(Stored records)
* * * *

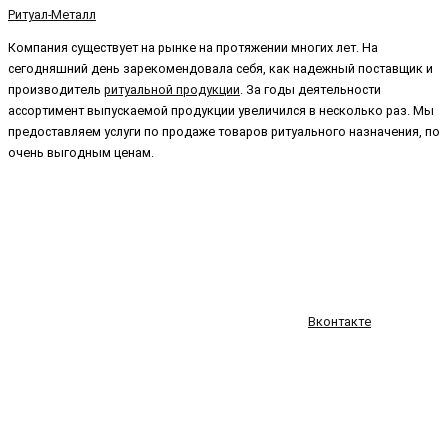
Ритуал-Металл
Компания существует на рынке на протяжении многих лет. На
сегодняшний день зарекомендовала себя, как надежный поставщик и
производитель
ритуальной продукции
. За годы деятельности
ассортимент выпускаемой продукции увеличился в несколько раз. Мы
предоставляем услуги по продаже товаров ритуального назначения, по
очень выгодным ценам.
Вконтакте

* * * *

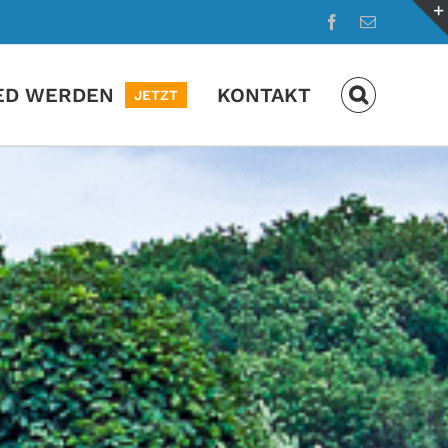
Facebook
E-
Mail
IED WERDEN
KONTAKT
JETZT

* * * *

What you need to do
Edit the lines starting with the one containing "Ритуал-Металл" and going on through the one containing "ассортимент выпускаемой продукции", replacing "надежный" with "проверенный" and leaving everything else as it is.

Task output
Ритуал-Металл
Компания существует на рынке на протяжении многих лет. На
сегодняшний день зарекомендовала себя, как проверенный поставщик и
производитель
ритуальной продукции
. За годы деятельности
ассортимент выпускаемой продукции увеличился в несколько раз. Мы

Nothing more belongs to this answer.